## Exercise brief
Go over the data below and say how many lines hold the word "pixels". Only the number is needed.

## Data listing
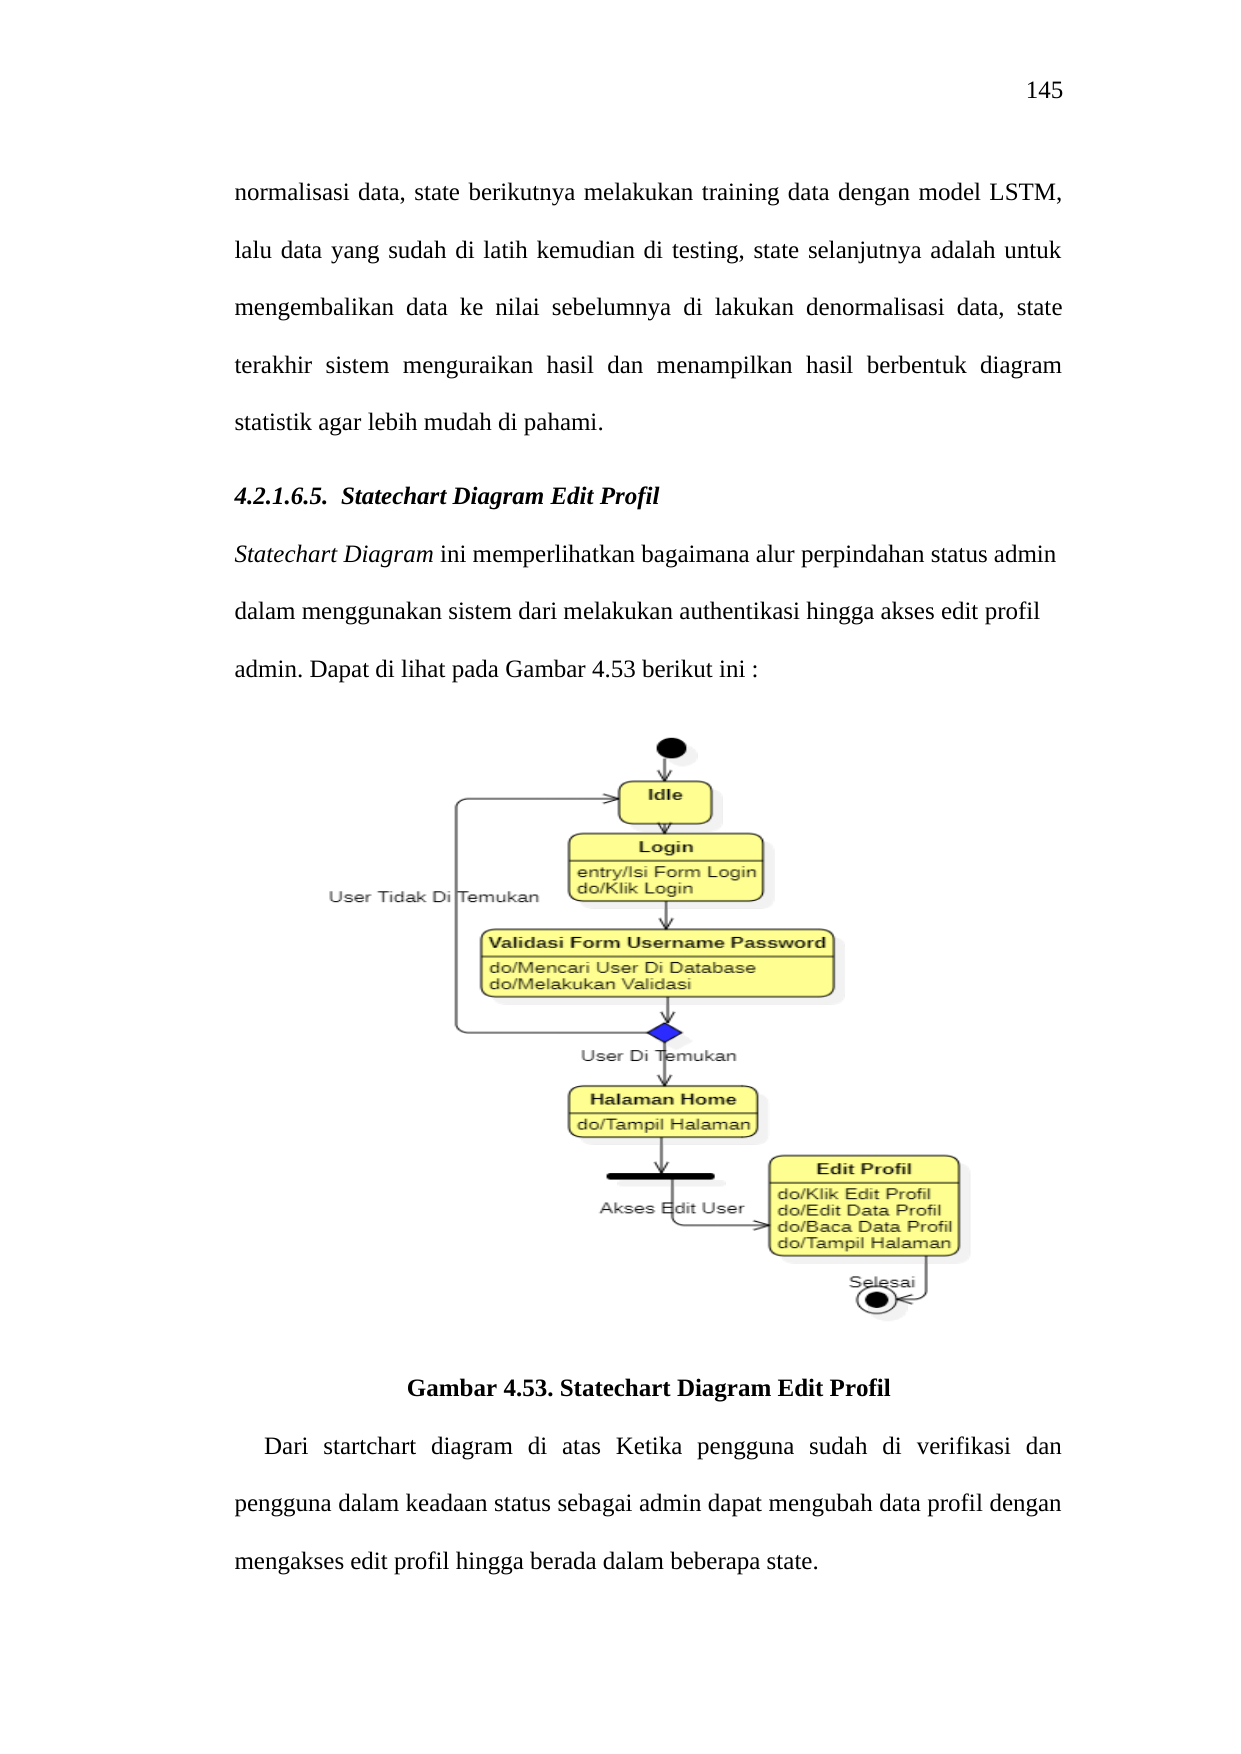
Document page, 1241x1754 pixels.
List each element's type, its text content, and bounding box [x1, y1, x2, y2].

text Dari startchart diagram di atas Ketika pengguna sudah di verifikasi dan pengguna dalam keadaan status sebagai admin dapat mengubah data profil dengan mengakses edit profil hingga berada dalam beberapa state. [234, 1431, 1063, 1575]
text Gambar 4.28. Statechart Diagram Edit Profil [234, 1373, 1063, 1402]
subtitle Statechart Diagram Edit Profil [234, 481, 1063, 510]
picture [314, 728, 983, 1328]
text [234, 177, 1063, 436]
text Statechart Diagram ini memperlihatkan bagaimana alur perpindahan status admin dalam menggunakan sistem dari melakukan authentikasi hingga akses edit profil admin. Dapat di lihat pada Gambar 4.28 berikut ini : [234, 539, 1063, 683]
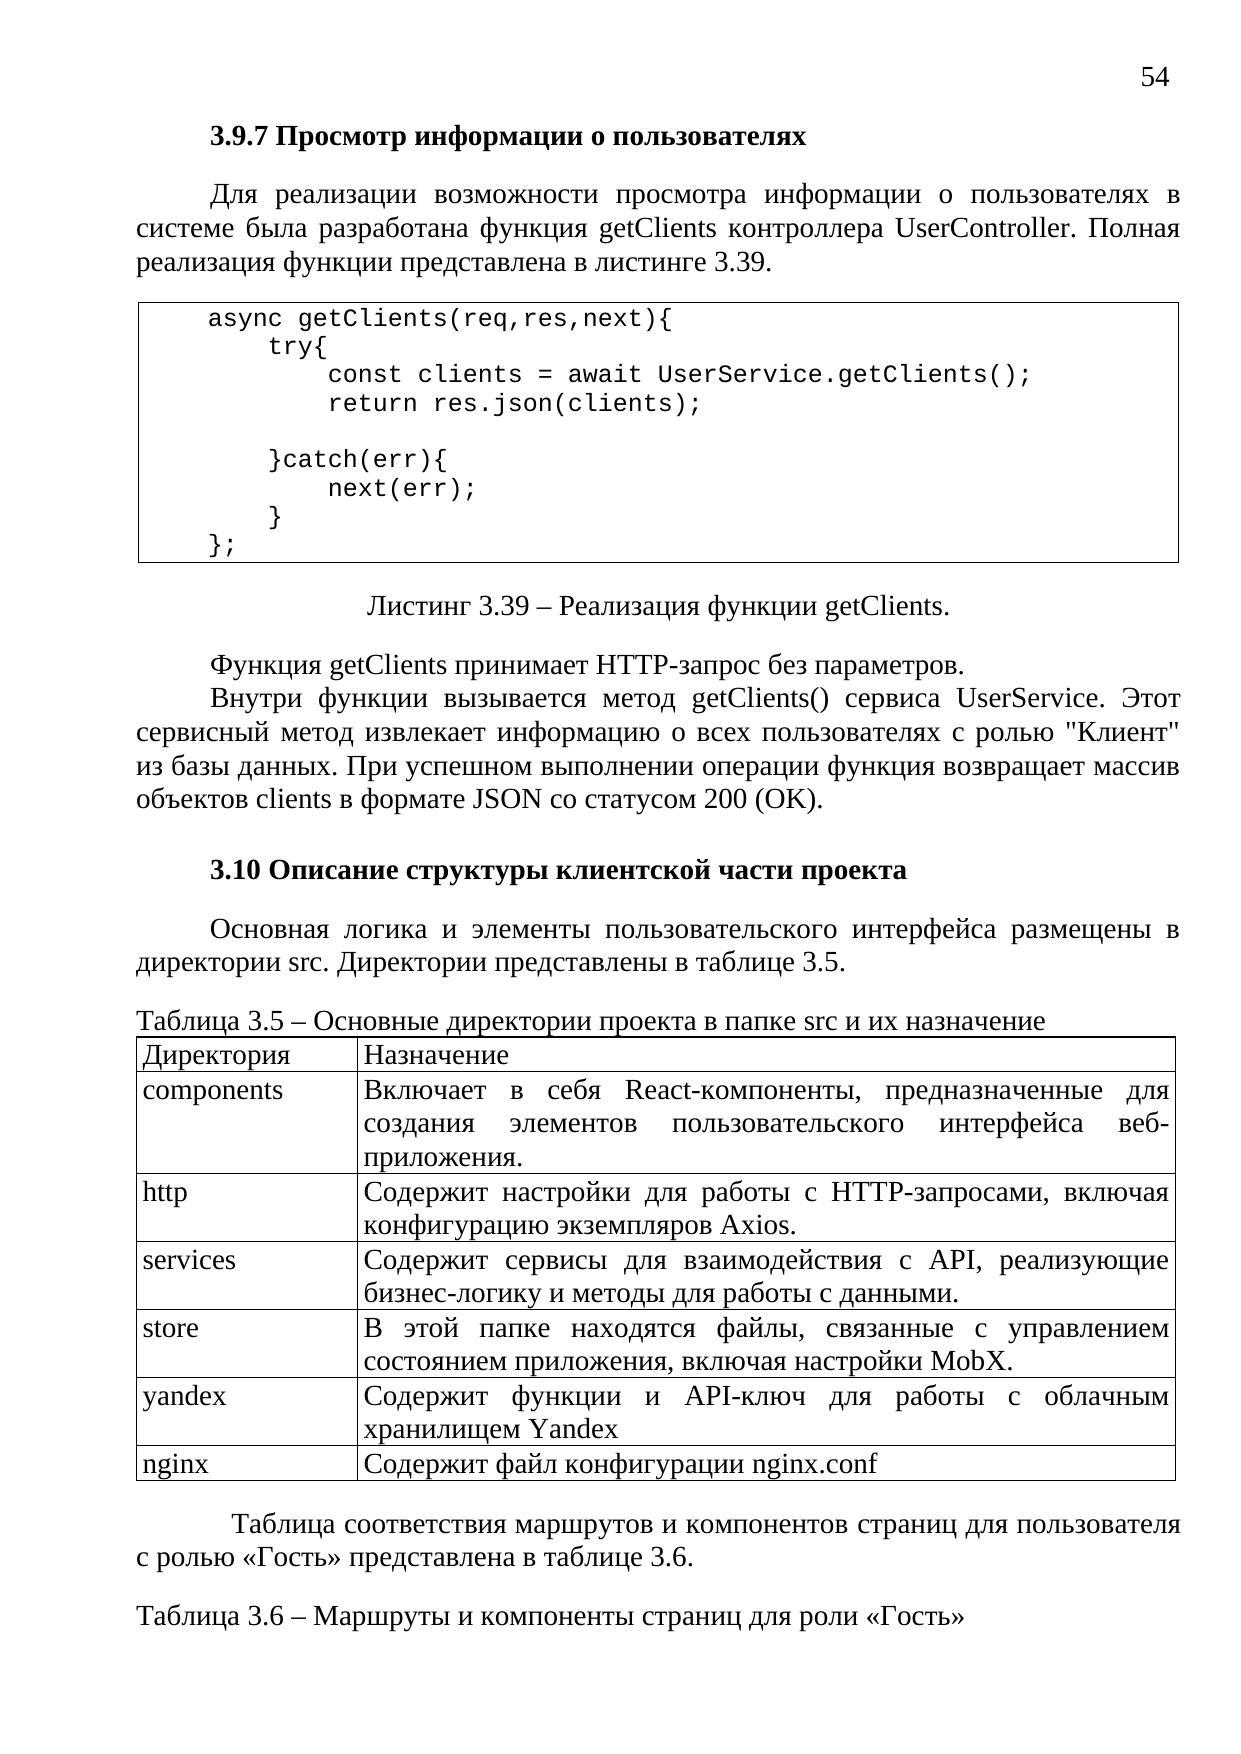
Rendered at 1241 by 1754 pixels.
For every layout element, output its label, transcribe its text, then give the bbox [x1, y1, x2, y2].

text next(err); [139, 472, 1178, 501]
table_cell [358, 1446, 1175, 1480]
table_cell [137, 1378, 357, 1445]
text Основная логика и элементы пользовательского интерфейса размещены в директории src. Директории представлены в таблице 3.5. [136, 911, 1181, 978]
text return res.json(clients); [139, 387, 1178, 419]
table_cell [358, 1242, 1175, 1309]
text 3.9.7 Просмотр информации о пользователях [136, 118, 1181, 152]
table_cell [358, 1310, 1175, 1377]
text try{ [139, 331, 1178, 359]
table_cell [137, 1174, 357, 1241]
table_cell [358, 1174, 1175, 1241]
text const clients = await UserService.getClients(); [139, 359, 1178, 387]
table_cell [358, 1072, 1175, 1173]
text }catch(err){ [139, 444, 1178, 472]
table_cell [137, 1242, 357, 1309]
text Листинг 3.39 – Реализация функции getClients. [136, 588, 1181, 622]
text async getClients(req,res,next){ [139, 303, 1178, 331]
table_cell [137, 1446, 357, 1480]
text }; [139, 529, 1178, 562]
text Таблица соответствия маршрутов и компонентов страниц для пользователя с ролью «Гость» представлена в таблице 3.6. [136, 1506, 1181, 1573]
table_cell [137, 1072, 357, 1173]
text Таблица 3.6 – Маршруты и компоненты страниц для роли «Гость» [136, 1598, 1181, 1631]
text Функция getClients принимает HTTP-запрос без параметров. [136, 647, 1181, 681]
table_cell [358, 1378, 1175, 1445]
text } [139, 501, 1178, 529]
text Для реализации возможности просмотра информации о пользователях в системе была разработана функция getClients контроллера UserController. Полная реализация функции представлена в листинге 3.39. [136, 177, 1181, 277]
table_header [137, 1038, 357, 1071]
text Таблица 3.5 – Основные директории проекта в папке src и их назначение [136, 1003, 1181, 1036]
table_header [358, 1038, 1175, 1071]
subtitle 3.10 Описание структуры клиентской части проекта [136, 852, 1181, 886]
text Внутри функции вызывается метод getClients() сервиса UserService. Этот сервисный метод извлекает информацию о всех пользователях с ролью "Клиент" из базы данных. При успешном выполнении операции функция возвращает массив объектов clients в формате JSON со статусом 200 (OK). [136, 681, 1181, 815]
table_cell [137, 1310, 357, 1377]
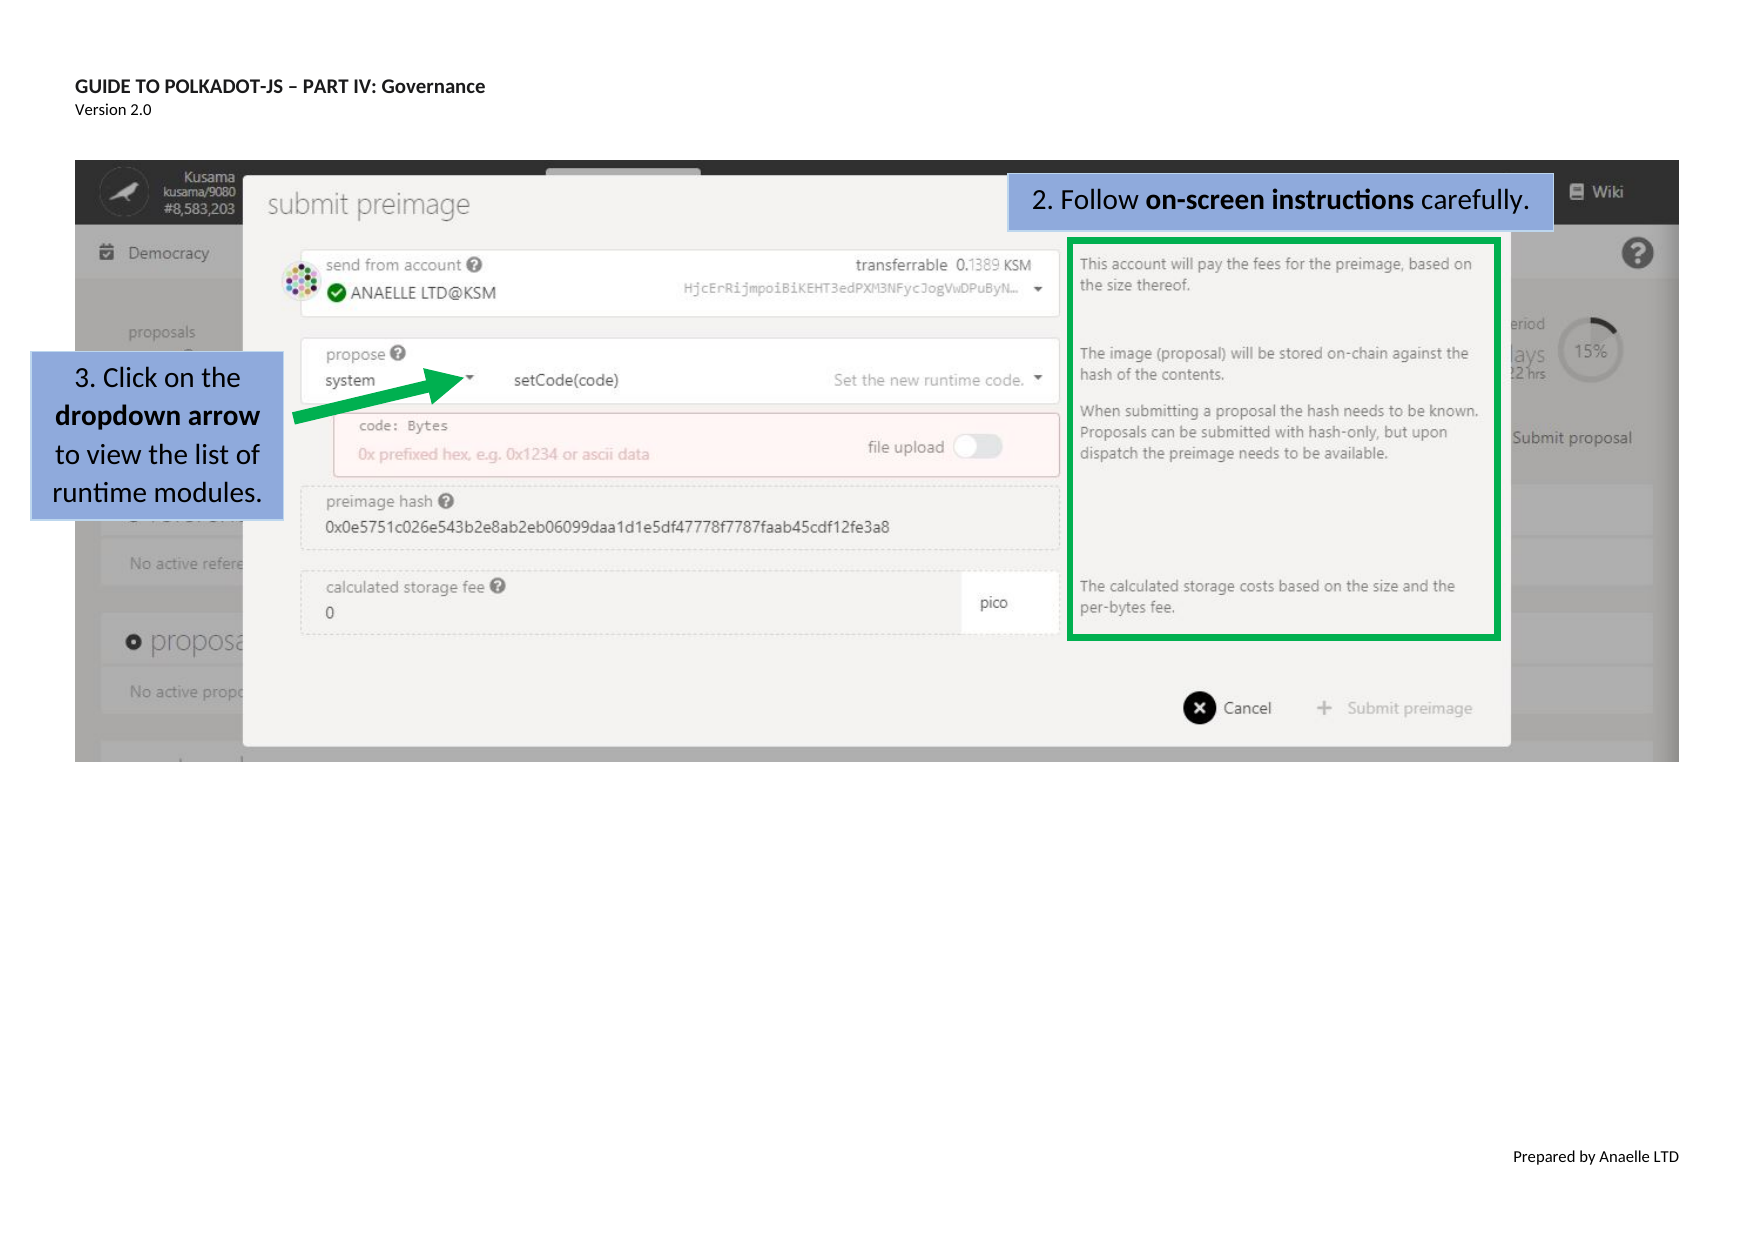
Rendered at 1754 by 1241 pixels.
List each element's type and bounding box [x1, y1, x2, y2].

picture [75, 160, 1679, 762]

## Answer box
3